GCSS-Army replaces the existing suite of legacy standard Army management information systems, including the Standard Army Retail Supply System, the Standard Army Maintenance System-Enhanced, Property Book Unit Supply Enhanced, and their associated financial management information systems.
GCSS-Army tracks supplies, spare parts, and organizational equipment. The system affects every supply room, motor pool, direct support repair shop, warehouse, and property book office. When fully deployed, GCSS-Army will produce timely, precise, and effective information needed by the warfighter in order to move, track, maintain, and account for equipment and supplies.
GCSS-Army will integrate tactical logistics enterprise information for leaders and decision-makers in order to provide a single picture for maneuver and sustainment that they will use to manage combat power. Success will be gained from GCSS-Army only if each echelon, from the operator to commander, knows its role and functionality.
I am hearing from the field that proficiency comes with use, more use, training, and more training. Setting aside time, maybe multiple times, is vitally important in order to ensure Soldiers and leaders can effectively operate and manage GCSS-Army's functions and management tools. We cannot afford not to maximize the system's capabilities.
Commanders at all echelons must understand the new dynamic environment that comes with Sustainable Readiness and the difference between rotational and surge operations.
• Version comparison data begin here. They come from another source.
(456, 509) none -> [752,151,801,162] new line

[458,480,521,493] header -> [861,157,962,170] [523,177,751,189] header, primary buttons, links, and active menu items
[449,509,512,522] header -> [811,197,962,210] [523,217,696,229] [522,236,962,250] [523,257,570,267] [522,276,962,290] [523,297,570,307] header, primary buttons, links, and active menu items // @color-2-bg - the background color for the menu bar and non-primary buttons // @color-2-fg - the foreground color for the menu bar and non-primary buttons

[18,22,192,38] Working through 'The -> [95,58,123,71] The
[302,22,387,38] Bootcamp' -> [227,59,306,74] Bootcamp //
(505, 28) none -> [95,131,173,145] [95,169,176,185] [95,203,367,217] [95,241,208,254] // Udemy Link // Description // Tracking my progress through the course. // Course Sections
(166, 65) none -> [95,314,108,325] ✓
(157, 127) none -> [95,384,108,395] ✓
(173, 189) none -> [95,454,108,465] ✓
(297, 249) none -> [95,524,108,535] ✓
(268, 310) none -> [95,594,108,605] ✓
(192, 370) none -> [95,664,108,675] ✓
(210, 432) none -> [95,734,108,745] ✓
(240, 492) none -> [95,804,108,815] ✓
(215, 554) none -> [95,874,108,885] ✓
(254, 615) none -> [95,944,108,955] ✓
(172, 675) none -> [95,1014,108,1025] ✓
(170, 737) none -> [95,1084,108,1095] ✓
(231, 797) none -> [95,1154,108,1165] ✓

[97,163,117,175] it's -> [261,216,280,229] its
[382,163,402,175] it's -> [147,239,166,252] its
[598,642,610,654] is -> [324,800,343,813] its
Leaders must embrace all aspects of materiel management in order to maximize unit readiness.
Maintenance and supply programs are not just logistics programs; leaders must understand and enforce these programs throughout their formations in order to sustain the momentum gained in the past year and to ensure formations are ready to "Fight Tonight" if called upon.
Maj. Gen. Ronald Kirklin is the FORSCOM G-4. Headquartered at Fort Bragg, North Carolina, FORSCOM provides training and readiness oversight for more than 750,000 active duty and reserve component Soldiers.
This article was published in the November-December 2017 issue of Army Sustainment magazine.